Question
Akshay Pandey · Sep 15

How to read a pdf file which has images in it

Hi team,

I have a PDF file which has come report data and images (like XRAY) in it. How I can read text from a PDF file in  cache

Thanks

Akshay

$ZV: IRIS for Windows (x86-64) 2020.1 (Build 215U) Mon Mar 30 2020 20:14:33 EDT [HealthConnect:2.1.0]
0
0 133
Discussion (5)1
Log in or sign up to continue

@Eduard Lebedyuk 

1. I have a PDF file which I need to read  from a folder location as text and put data from PDF into HL7 message and send it to downstream system.
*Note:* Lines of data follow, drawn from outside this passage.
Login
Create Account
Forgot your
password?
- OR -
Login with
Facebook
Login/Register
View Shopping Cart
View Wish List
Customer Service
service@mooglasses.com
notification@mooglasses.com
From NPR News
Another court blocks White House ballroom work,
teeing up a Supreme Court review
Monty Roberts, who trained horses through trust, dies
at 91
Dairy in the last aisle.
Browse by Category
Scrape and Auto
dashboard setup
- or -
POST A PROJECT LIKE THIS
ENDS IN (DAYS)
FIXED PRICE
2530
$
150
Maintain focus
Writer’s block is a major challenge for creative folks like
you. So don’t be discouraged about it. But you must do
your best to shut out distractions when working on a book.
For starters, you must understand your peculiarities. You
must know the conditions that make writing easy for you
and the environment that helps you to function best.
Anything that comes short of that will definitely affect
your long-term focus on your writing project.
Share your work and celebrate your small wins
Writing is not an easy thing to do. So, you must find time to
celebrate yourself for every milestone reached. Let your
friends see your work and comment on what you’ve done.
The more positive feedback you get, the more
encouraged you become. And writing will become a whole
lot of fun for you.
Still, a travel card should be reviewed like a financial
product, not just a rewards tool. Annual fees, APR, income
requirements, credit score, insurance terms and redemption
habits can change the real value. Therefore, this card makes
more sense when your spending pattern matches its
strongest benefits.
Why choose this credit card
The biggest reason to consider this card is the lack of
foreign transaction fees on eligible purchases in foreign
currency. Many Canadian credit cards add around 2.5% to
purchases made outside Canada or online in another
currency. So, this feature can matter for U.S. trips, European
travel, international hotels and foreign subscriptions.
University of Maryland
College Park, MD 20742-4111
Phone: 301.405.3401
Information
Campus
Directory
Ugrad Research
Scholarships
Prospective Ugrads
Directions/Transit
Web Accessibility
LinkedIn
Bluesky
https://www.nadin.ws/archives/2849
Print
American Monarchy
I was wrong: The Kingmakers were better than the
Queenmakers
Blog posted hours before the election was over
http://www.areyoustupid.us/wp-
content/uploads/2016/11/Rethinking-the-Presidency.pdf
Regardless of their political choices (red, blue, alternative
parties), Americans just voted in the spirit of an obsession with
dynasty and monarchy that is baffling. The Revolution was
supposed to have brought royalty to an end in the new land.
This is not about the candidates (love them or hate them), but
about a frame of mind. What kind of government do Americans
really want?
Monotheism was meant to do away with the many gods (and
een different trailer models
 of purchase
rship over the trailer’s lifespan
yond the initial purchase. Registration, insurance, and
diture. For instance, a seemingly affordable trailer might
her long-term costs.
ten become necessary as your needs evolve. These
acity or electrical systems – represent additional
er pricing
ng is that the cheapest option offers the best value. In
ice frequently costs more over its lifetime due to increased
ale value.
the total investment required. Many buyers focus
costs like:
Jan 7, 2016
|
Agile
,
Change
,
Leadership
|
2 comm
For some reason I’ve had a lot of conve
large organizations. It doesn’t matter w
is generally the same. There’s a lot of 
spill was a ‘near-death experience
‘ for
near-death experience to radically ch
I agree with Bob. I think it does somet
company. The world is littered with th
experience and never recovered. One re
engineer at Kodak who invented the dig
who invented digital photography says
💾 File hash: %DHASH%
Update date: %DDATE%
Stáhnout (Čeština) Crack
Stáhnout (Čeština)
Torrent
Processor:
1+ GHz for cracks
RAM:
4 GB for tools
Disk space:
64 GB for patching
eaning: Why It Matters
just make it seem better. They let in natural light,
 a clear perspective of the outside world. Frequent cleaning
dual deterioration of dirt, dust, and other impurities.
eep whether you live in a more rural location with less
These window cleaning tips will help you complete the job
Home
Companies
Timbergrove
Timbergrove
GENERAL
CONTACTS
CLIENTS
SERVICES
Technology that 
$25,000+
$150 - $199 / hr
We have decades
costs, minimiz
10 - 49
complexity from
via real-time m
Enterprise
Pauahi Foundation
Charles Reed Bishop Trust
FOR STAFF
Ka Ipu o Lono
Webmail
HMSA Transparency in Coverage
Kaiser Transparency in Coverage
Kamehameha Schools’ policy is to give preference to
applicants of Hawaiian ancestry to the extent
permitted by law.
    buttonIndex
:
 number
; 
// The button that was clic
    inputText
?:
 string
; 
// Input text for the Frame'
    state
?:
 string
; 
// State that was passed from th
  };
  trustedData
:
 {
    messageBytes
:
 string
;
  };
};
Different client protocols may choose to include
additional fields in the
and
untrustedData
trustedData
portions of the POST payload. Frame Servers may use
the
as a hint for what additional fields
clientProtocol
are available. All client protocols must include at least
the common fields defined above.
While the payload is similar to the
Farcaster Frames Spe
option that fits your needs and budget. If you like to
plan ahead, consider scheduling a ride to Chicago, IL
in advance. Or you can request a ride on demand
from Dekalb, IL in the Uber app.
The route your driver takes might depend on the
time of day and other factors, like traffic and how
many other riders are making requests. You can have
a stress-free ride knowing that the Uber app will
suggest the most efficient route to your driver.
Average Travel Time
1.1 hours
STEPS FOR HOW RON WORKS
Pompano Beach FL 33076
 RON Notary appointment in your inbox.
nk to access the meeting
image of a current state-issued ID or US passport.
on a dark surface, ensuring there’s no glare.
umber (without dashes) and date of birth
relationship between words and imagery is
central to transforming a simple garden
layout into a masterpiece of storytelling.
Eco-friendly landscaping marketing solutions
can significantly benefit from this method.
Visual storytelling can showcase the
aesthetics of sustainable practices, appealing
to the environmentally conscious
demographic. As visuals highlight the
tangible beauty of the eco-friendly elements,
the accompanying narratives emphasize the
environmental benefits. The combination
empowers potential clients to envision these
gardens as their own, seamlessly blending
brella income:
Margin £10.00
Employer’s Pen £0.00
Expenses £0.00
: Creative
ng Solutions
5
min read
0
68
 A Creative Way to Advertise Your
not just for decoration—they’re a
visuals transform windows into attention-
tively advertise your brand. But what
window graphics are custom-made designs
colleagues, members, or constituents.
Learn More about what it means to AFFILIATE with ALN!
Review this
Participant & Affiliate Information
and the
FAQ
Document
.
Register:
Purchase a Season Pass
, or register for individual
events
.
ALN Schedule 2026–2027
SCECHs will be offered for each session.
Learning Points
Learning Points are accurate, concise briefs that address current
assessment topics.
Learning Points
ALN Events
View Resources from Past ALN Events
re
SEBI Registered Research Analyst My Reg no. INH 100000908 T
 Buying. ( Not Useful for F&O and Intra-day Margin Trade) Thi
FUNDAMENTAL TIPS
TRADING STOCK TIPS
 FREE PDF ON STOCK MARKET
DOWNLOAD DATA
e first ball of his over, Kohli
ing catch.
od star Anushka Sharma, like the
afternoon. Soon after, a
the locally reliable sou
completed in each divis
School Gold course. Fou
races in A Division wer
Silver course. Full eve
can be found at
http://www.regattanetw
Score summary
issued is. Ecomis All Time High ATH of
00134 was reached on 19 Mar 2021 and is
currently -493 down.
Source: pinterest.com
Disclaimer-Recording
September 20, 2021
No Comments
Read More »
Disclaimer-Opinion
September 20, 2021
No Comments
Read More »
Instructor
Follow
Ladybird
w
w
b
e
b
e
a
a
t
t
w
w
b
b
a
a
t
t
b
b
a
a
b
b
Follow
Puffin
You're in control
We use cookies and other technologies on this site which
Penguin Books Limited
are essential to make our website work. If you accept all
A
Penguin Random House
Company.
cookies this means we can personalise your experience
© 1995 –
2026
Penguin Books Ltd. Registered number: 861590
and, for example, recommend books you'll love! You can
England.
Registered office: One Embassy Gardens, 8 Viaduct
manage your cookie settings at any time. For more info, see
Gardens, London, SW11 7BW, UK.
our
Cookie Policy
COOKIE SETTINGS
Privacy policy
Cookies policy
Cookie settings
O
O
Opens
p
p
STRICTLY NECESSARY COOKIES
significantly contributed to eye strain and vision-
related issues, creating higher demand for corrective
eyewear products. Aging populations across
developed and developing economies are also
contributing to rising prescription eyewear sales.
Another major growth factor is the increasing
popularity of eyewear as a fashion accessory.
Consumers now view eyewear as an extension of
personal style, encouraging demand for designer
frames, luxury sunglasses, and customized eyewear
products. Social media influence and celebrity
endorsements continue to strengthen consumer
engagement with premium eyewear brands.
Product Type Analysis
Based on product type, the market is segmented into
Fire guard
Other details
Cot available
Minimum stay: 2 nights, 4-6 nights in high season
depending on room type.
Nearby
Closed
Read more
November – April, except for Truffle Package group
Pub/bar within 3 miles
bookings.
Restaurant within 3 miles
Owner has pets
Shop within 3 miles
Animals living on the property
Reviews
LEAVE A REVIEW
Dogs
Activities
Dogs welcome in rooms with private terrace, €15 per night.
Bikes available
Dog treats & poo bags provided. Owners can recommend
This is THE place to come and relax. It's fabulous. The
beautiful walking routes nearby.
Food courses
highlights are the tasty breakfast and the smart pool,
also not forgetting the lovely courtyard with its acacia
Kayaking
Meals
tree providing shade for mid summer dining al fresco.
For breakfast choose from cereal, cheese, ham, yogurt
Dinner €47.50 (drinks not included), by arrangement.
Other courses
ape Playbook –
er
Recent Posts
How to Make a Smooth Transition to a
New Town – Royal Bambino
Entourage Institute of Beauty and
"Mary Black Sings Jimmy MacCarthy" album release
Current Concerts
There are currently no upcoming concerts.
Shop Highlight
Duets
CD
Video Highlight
2. I have a PDF file which I need to read  from a folder location encode it in base64 and put in OBX.5  of MDM message

1. I have a PDF file which I need to read  from a folder location as text and put data from PDF into HL7 message and send it to downstream system.

Do you mean OCR/text layer extraction?

2. I have a PDF file which I need to read  from a folder location encode it in base64 and put in OBX.5  of MDM message

Do it like this.

Do you mean OCR/text layer extraction?  yes.

If there's a text layer use LibreOffice to convert to txt (InterSystems IRIS wrapper), for OCR you'll need some thirdparty tool, for example Tesseract can be easily used with Embedded Python.